Exercise directions
Pick out each line in the items below that contains the string "整理上衣到一邊肩膀", matching case exactly, and copy those lines.

(Dataset records)

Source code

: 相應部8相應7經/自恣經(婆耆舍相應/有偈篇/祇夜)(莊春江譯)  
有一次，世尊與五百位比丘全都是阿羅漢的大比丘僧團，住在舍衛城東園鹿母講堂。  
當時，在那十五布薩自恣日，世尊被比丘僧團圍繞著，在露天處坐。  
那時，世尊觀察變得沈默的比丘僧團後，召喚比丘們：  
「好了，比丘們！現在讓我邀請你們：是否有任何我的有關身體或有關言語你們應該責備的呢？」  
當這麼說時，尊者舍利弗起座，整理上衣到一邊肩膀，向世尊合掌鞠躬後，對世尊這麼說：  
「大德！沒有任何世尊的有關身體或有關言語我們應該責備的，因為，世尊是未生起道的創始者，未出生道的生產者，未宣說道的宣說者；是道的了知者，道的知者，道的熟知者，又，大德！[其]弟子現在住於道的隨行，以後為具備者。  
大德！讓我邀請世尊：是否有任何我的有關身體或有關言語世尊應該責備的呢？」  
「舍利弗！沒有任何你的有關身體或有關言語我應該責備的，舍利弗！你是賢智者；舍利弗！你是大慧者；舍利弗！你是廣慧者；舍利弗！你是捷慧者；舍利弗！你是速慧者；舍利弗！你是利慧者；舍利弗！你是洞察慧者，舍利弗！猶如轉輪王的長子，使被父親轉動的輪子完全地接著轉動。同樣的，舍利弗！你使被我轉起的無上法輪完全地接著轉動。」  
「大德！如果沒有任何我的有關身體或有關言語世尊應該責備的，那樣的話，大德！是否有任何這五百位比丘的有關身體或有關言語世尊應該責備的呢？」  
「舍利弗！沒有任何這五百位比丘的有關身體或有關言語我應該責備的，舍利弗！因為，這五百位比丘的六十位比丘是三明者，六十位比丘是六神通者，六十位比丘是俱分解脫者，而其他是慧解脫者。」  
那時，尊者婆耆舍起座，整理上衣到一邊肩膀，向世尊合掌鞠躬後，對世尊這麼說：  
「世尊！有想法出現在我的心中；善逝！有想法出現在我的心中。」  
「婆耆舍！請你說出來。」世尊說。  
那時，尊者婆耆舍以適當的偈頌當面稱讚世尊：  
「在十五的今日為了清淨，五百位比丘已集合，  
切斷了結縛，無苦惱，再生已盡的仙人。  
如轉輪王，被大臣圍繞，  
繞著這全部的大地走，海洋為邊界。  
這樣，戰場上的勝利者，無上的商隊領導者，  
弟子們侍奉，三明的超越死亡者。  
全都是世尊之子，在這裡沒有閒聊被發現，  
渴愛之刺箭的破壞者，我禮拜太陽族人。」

(End Dataset records)

Response for this exercise
當這麼說時，尊者舍利弗起座，整理上衣到一邊肩膀，向世尊合掌鞠躬後，對世尊這麼說：  
那時，尊者婆耆舍起座，整理上衣到一邊肩膀，向世尊合掌鞠躬後，對世尊這麼說：  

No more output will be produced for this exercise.